= Juan José Güiraldes =

Argentine writer, Air Force man, president of Aerolíneas Argentinas

Air Commodore Juan Jose Guiraldes (January 17, 1917 – September 18, 2003) was an Argentine writer, pilot, news reporter, thinker and airline company president. He was, for a short period during the 1950's, the president of Argentina's flag airline carrier, Aerolíneas Argentinas.

==Biography==
Güiraldes was the grandson of Manuel Güiraldes, who was once mayor of Buenos Aires, and of Dolores Goñi, and the son of José Antonio Güiraldes Goñi and Elsa Videla Dorma Duportal. He was born in Buenos Aires but is mostly connected by historians to the San Antonio de Areco area.

His uncle was the famed writer, Ricardo Güiraldes.

In 1936, Güiraldes graduated from Argentina's military college at age 19. At the age of 22, in 1939, he was one of the founding members of Argentine airline company, Lineas Aereas Del Estado (LADE). Gŭiraldes later graduated from one of the Royal Air Force colleges in Great Britain.

Güiraldes married Ernestina Holmberg Lanusse.
Güiraldes was also the president of the Confederacion Gaucha, a group which organized honoring ceremonies to visiting heads of state in Argentina. In that position, he was able to meet such dignitaries as the then Prince Charles of the United Kingdom.
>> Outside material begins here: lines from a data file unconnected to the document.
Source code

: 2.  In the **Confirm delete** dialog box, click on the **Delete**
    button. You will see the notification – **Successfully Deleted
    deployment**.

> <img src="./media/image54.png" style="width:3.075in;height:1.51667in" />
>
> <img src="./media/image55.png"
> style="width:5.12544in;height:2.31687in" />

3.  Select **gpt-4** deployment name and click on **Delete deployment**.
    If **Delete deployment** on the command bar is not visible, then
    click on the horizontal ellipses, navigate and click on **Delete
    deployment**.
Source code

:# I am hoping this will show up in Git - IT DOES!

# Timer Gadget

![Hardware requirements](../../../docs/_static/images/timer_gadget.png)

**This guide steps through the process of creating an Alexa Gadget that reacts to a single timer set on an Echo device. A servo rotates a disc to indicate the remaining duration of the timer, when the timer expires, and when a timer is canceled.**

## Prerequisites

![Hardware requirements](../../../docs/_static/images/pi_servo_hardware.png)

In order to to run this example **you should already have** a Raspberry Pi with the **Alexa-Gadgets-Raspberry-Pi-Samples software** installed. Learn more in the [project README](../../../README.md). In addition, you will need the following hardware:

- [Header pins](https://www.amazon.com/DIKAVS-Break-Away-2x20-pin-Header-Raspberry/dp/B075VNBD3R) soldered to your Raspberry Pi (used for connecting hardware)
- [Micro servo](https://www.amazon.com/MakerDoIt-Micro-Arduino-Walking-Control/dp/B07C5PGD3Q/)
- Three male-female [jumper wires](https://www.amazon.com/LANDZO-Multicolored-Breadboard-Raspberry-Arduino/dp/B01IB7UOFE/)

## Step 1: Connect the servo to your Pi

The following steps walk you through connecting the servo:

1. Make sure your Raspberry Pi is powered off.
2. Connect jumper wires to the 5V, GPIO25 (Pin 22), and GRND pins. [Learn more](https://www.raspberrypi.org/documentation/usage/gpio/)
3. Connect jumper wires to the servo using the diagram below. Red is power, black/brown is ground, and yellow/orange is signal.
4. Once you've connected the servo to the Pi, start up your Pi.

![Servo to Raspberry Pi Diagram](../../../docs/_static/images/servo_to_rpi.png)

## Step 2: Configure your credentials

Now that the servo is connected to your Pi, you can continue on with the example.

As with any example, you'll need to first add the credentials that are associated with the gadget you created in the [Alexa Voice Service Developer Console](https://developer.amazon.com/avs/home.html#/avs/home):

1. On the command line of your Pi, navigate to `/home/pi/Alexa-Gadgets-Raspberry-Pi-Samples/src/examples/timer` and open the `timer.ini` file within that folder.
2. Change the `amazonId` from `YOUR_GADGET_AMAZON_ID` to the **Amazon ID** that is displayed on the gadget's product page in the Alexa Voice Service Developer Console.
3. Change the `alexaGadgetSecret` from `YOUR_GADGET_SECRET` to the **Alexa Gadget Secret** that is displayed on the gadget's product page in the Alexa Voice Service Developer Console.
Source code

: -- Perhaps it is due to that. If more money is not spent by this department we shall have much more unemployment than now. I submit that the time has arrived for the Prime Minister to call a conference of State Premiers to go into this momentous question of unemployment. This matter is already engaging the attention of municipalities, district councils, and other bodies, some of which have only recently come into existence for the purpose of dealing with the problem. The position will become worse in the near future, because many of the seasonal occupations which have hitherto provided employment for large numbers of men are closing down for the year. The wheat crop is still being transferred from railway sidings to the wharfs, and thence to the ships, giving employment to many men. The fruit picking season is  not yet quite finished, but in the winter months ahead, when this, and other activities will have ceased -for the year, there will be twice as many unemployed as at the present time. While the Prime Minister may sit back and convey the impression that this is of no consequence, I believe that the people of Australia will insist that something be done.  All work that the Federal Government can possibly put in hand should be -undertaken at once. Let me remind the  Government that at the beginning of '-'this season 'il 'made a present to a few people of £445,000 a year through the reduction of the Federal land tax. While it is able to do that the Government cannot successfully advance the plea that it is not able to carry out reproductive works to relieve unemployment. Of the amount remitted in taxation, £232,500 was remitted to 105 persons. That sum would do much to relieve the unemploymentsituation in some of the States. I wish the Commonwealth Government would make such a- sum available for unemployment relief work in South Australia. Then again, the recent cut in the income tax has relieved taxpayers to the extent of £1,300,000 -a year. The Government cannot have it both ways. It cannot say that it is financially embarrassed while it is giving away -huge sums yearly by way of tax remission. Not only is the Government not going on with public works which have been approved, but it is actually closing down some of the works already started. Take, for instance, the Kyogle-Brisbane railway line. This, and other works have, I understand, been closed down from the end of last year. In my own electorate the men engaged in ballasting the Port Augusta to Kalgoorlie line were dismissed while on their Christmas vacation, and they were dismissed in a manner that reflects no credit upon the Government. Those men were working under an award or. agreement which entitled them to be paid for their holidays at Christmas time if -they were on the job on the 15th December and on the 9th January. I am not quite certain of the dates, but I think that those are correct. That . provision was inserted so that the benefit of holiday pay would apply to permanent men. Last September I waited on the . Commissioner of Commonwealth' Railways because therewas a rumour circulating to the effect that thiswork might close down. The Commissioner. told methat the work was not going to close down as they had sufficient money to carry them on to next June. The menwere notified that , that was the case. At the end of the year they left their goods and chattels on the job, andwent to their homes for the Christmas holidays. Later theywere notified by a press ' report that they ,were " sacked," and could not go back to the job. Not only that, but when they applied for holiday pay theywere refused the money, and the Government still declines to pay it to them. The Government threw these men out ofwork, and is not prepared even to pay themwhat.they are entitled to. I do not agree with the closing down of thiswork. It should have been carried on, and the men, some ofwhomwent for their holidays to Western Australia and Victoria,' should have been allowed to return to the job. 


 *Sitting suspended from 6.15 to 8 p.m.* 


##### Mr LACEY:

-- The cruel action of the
===Aerolíneas Argentinas===
Late during the 1950s, Gũiraldes became the president of Argentina's flag carrier; Aerolíneas Argentinas. He was a busy president when with the airline, seeking to improve the then young air company's economical situation. However, he only lasted a bit over one year at this position. Despite Aerolíneas Argentinas' position as the South American country's flag carrier, it competed for routes during Gūiraldes' tenure with private companies, most notably one led by brigadier Juan Fabri.

Notably, as president of Aerolíneas Argentinas, Gūiraldes was able to convince the then Argentine president, Arturo Frondizi, to buy six Comet jet airplanes for the airline.

===Book===
Once retired both as an airline businessman and Air Force pilot, Gūirales published one book, named "Los Gauchos".

==Honors==
The city of San Antonio de Areco decided, soon after Gūiraldes' death in 2003, to honor him by naming a local park after him.